Nach zwei gescheiterten Ehen, dem geplatzten Traum von einem freien Leben als kommerzieller Fischer und mit einer Steuerstrafe von mehreren Hunderttausend Dollar im Nacken hat er Kinder und Familie in seiner Heimat Kalifornien zurückgelassen und sich im absoluten Nichts des Hinterlandes von Alaska ein riesiges Haus gebaut, in dessen völliger Verlassenheit ihn von der illusorischen Sehnsucht nach seiner Ex-Frau Rhoda nur noch Suizidgedanken kurieren zu können scheinen.

Ein Leben der Verleugnung

In den Überresten seines alten Lebens soll Jim nun gesunden. Aber ist es nicht genau dieses Leben, das ihn erst zu dem lebensunwilligen Wesen gemacht hat, das er ist? Ein Leben der Verleugnung seiner selbst, die er – zusammen mit dem verhassten Zahnarztberuf – von seinem Vater gelernt hat, so wie dieser zuvor von seinem.

Verleugnung aber auch der eigenen Cherokee-Abstammung, stets bloß darauf bedacht, nicht aufzufallen und den (vermeintlich) von außen herangetragenen Erwartungen zu entsprechen: Heirat, Kinder, Familie versorgen.
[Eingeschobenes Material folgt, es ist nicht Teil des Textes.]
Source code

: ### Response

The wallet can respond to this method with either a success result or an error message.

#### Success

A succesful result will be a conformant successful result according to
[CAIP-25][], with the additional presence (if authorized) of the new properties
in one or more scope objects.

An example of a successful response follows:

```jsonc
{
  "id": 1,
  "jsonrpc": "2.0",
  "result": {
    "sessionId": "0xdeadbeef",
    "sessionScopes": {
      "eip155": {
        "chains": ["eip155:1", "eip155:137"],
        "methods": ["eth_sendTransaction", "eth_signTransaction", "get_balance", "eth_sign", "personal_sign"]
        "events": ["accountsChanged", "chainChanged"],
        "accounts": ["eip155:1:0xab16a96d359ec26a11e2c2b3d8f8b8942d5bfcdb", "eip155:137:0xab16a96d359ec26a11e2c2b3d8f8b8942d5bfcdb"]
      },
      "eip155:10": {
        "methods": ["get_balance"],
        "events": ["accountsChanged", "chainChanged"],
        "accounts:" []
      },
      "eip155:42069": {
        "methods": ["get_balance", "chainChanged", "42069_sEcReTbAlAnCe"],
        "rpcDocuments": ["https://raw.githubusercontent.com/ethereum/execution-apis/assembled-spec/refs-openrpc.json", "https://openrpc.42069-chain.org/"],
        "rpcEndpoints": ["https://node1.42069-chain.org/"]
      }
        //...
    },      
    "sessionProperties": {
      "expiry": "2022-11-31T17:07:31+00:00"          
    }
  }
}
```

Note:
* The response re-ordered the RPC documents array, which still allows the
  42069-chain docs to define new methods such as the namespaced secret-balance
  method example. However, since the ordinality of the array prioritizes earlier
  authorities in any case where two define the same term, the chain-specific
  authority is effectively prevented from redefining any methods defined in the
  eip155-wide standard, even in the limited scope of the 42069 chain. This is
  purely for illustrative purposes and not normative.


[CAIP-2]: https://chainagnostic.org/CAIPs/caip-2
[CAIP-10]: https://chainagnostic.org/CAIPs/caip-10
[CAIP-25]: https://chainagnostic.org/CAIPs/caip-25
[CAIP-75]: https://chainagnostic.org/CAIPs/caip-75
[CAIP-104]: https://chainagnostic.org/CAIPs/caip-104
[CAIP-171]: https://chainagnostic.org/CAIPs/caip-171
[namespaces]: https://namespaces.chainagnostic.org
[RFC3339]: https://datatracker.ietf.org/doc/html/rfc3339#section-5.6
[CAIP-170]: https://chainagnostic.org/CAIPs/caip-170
Bei Jim folgt aber eine Reihe hilfloser Ausbruchsversuche: Fremdgehen, Scheidung, wieder Heirat, wieder Fremdgehen, Scheidung, und in allem unfähig, mit sich selbst und seinem Willen eins zu sein. Kein Wunder, dass Jim sich am Ende machtlos einer Krankheit ausgeliefert sieht, die alles in einen Abgrund zu ziehen vermag.

David Vann: „Momentum“. Aus dem Englischen von Cornelius Reiber. Hanser.Berlin, Berlin 2020, 320 Seiten, 24 Euro

David Vann hat die eigene Familiengeschichte immer wieder aufs Neue durchleuchtet, meist aus der eigenen Kinderperspektive. Nun versucht er erstmals, seinem Vater die eigene Stimme zurückzugeben, die zu dessen Lebzeiten niemand recht hören wollte oder konnte. Er erzählt dessen Geschichte – zugleich die seiner eigenen letzten Begegnung mit dem Vater, der Sohn damals 13 Jahre alt – schonungslos, doch dabei voll von dem Verständnis, das Jim damals schmerzlich verwehrt blieb.
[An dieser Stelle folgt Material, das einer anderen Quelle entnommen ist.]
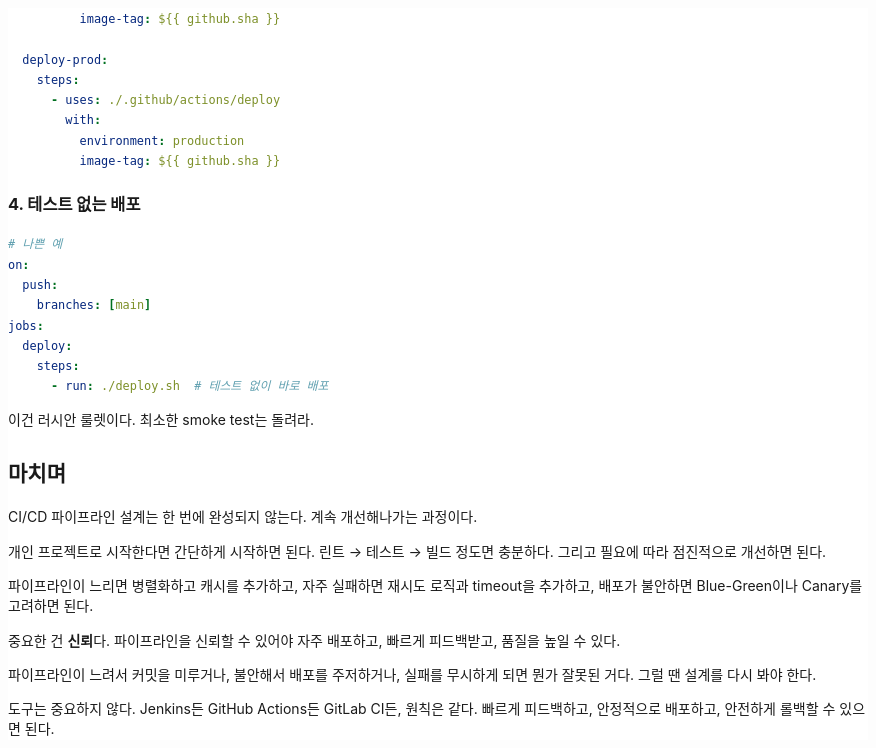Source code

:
 ```yaml
          image-tag: ${{ github.sha }}
  
  deploy-prod:
    steps:
      - uses: ./.github/actions/deploy
        with:
          environment: production
          image-tag: ${{ github.sha }}
```

### 4. 테스트 없는 배포

```yaml
# 나쁜 예
on:
  push:
    branches: [main]
jobs:
  deploy:
    steps:
      - run: ./deploy.sh  # 테스트 없이 바로 배포
```

이건 러시안 룰렛이다. 최소한 smoke test는 돌려라.

## 마치며

CI/CD 파이프라인 설계는 한 번에 완성되지 않는다. 계속 개선해나가는 과정이다.

개인 프로젝트로 시작한다면 간단하게 시작하면 된다. 린트 → 테스트 → 빌드 정도면 충분하다. 그리고 필요에 따라 점진적으로 개선하면 된다.

파이프라인이 느리면 병렬화하고 캐시를 추가하고, 자주 실패하면 재시도 로직과 timeout을 추가하고, 배포가 불안하면 Blue-Green이나 Canary를 고려하면 된다.

중요한 건 **신뢰**다. 파이프라인을 신뢰할 수 있어야 자주 배포하고, 빠르게 피드백받고, 품질을 높일 수 있다.

파이프라인이 느려서 커밋을 미루거나, 불안해서 배포를 주저하거나, 실패를 무시하게 되면 뭔가 잘못된 거다. 그럴 땐 설계를 다시 봐야 한다.

도구는 중요하지 않다. Jenkins든 GitHub Actions든 GitLab CI든, 원칙은 같다. 빠르게 피드백하고, 안정적으로 배포하고, 안전하게 롤백할 수 있으면 된다.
Vann tut das in einer soghaften Sprache, die die Abgründe, aber auch die euphorischen Momente des Manisch-Depressiven erfahrbar werden lässt. Dazu den erbarmungslos wahrhaftigen Witz und Aberwitz desjenigen, der angesichts des eigenen Lebensunwillens endlich eine Art von Freiheit gefunden zu haben glaubt.

Dabei bleibt Jims Tragödie kein rein individuelles Schicksal. Vann verortet die Depression sehr präzise an dem historischen Punkt, als mit dem Übergang in die zweite, neoliberale Moderne diese schließlich auch die letzten Winkel eines ehemals so sprichwörtlich „freien“ Landes zu durchdringen beginnt.

Traum von der Wildnis

Daher der Traum von der Wildnis als letztem Refugium vor den Zumutungen einer entfremdenden Zivilisation – aber auch das Selbstbild des Jägers als in einem souveränen Verhältnis zur Welt stehend, mit der Waffe als einzigem Instrument der Selbst­ermächtigung – und sei es gegen die eigene Person gerichtet. Aber wird Jim am Ende wirklich den Abzug drücken können, ist sein Leiden denn tatsächlich groß genug?

David Vann hat erneut ein fulminantes Buch geschrieben, voll von feiner Weisheit, Menschlichkeit und literarischer Meisterschaft.